WARNING! This text  contains some SPOILERS!!!

 

Ich muss gestehen, dass ich mich lange Zeit davor scheute, "SOLO - A STAR WARS STORY anzuschauen, zu sehr liegt mir noch das "Episode 8"-Debakel im Magen und zu sehr hatte ich wirkliche Panik, dass ich den Darsteller des jungen Han Solo, Alden Ehrenreich, nicht überzeugend finden würde. In irgendeiner Feuilleton-Kritik einer großen Tageszeitung stand zudem, dass der neue STAR WARS-Film deshalb an den Kinokassen weltweit gefloppt sei, weil er eigentlich nichts zu erzählen wüsste, was uns interessieren würde. Und doch kommt man als Star Wars-Fan, der fast genauso viele Lenze zählt wie die Premiere des ersten Teils A NEW HOPE zurück liegt, zu einem ganz anderen Ergebnis.

 

Der Film beginnt fulminant auf Corellian, Han lebt mit seiner Freundin Qi’ra (unblondiert und doch irgendwie Khaleesi-gleich gespielt von Emilia Clarke) im Armenviertel der Hauptstadt Coronet, träumt von einer Karriere als Weltraumpilot, muss sich aber erst einmal gegen die Schergen rund um Gangster-Bossin Lady Proximas behaupten. So wird gleich zu Beginn des Films die Bedeutung seiner Glückswürfel deutlich und der wache Zuschauer wiegt sich gleich in der wonnigen Sicher- und Zufriedenheit, dass hier das Autorenteam sorgfältiger gearbeitet hat als die anderer, schlechterer STAR WARS-Teile, was bei den Namen Lawrence und Jonathan Kasdan aber kein großes Wunder ist, denn war Lawrence Kasdan ja schon an den besten Teilen der STAR WARS-Serie DAS IMPERIUM SCHLÄGT ZURÜCK und DAS ERWACHEN DER MACHT beteiligt. Die Autoren-Filmcredits seines Sohnes lassen noch ein wenig zu wünschen übrig, haben nun aber schon eine stabile Grundlage für weitaus mehr!

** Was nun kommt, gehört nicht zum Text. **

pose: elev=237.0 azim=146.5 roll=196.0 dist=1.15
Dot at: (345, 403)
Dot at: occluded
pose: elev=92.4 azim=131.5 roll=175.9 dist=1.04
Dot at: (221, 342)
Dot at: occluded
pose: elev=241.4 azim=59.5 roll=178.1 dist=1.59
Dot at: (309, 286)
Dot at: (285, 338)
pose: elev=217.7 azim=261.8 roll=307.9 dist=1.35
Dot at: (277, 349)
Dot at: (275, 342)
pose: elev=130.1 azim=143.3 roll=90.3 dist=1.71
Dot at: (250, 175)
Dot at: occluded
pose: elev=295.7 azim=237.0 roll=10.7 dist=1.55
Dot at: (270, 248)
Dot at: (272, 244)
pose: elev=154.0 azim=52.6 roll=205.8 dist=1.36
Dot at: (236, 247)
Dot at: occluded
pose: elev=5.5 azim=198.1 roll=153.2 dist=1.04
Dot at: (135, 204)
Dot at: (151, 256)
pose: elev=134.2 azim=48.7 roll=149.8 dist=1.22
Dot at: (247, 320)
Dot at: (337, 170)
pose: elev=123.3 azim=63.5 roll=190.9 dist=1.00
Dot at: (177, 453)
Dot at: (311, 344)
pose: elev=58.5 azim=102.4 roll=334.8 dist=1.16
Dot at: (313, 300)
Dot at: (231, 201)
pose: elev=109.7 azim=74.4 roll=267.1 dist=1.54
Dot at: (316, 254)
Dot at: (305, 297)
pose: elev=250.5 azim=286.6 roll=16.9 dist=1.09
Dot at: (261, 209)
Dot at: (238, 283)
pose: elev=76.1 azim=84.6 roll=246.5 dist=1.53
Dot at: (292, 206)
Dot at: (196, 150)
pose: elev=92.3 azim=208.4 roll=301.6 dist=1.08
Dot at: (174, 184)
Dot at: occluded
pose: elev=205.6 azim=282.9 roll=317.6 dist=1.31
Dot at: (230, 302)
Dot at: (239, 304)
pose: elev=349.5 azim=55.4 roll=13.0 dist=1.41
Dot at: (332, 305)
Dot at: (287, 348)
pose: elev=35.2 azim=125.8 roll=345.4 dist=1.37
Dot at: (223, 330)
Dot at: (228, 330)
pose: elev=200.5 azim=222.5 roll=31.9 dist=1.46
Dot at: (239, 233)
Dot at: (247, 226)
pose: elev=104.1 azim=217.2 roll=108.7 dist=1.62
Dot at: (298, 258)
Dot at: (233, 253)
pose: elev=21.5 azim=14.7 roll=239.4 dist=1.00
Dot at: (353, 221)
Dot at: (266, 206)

Die neue A STAR WARS STORY über Han Solo ist also aus Sicht der Hollywood-Industrie weit hinter den Erwartungen zurück geblieben, zumindest, was den ökonomischen Erfolg angeht. Der Film selbst überrascht durch viele Antworten auf begehrlich ersehnte Fragen über den Filmcharakter des Lonesome Star-Cowboys, allerdings auch auf nicht ganz so heiß ersehnte. So wird tatsächlich in der zentralen Rekrutierungsszene am Raumhafen von Corellian aufgeklärt, dass Han keinen Nachnamen besitzt, da er seine Eltern niemals gekannt hat. Kurzerhand zimmert der Offizier des Imperiums einen solchen zusammen und wir originell, dieser lautet dann treffenderweise SOLO. Dass es George Lucas war, der seinen Charakteren simple respektive profane Namen verlieh, Skywalker schon den gesamten Plot und die Hero´s Journey seines ursprünglichen Protagonisten vorweg nahm, Darth Vader im zweiten Namensteil schon die Vaterrolle andeutete und so eben auch schon in Episode 4 Solo namentlich als Einzelgänger definiert wurde, nun das lässt den Zuschauer dann nur etwas ungläubig schmunzeln ob einer solchen Erklärung des Heldennamens.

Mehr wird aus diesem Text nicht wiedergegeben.